The sale of Citgo suggests the government’s finances are worsening, according to Francisco Rodriguez, an economist at Bank of America Corp.
“The news of the planned Citgo sale is negative and has become a catalyst for people who are negative on Venezuela to start selling,” he said by phone from New York.
Venezuela’s benchmark 2027 bonds fell 1.06 cents today to 79.8 cents on the dollar as of 1:11 p.m. in Caracas.
Steffen Reichold, an emerging-market economist at Stone Harbor Investment Partners LP, which manages around $63 billion of assets, said that while the sale of Citgo would reduce the number of assets bondholders could seize in a default, the move would bolster Venezuela’s finances.
“The potential sale could improve the liquidity position quite a bit,” he said by telephone from New York.
Reichold said Stone Harbor holds Venezuela’s bonds.
Selling Citgo would also prevent companies that have sued Venezuela over contract disputes and expropriations from seizing its U.S. assets as compensation, Risa Grais-Targow, an analyst at Eurasia Group, said in a note to clients Aug. 1.
About 28 cases are filed and unresolved at the International Centre for Settlement of Investment Disputes by mining and oil companies that operated in Venezuela. They include those filed by Exxon Mobil Corp., ConocoPhillips, Gold Reserve Inc., Phillips 66 and Highbury International AVV.

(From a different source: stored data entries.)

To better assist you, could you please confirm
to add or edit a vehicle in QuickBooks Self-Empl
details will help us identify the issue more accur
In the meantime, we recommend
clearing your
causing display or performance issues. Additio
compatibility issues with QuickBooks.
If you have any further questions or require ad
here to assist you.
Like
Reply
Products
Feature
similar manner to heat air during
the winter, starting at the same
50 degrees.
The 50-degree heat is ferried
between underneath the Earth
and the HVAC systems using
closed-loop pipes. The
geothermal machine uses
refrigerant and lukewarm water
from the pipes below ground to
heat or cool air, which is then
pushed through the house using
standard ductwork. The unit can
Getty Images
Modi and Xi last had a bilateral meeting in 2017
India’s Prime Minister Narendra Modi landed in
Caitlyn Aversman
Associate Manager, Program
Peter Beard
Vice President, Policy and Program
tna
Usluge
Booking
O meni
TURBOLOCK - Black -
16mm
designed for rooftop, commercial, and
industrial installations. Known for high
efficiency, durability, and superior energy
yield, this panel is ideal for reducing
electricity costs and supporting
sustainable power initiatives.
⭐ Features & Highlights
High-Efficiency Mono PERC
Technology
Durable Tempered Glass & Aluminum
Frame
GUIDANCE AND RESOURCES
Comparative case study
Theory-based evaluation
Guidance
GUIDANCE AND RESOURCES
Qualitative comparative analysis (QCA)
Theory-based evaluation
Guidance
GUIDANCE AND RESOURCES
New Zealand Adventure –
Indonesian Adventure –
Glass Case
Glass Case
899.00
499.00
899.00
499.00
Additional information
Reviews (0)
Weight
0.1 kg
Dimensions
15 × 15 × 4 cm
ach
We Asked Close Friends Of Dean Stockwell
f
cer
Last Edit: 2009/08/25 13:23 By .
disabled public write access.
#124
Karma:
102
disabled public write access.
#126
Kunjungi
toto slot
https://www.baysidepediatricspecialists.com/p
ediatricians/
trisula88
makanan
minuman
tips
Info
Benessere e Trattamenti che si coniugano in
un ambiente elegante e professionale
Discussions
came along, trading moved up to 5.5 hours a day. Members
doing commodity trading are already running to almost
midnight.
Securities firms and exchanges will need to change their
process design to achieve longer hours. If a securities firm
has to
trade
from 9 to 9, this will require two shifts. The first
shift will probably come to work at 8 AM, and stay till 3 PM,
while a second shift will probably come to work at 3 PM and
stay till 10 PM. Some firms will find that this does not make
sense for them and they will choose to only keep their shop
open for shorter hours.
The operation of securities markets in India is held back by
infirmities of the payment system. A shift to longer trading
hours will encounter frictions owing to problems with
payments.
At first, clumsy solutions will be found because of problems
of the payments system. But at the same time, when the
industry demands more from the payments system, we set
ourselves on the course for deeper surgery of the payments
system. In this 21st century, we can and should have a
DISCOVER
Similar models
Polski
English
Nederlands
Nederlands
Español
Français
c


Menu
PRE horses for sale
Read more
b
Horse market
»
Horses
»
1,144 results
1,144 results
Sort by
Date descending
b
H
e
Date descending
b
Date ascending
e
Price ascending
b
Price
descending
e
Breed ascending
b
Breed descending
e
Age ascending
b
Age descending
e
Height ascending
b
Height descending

The first three cases alone represent potential damages of about $12 billion, according to Bank of Nova Scotia.
Venezuela may also struggle to find a buyer because the country is overvaluing Citgo, according to Gurpal Dosanjh and Vincent G. Piazza, analysts at Bloomberg Intelligence.
“The value may be too high for refiners, who may prefer to cherry-pick assets to complement operations,” they said in an Aug. 14 report. “A quarter of the value of Citgo may be in the refineries and inventories, with the remainder in infrastructure that includes 38 refined product terminals.”
In 2005, Chavez, who dubbed his socialist movement the Bolivarian Revolution, created the Citgo-Venezuela Heating Oil Program to help poor and vulnerable communities in the U.S. cover rising fuel costs, saying he wanted to share Venezuela’s wealth of natural resources.
The country has the world’s largest oil reserves.
Citgo and Citizens Energy Corp., a non-profit created in 1979 by former U.S. Rep. Joseph P. Kennedy II to provide fuel assistance, have donated more than 235 million gallons of heating oil since the start of the program in 2005, benefiting more than 1.8 million people, according to Citgo’s website.
“Citgo was the crown jewel of PDVSA assets outside Venezuela,” Jorge Piedrahita, chief executive officer of New York-based Torino Capital LLC, said in an e-mailed response to questions. “Like any other populist government, the Bolivarian revolution will go broke so that a default and a restructuring are a very likely scenario over the next few years.”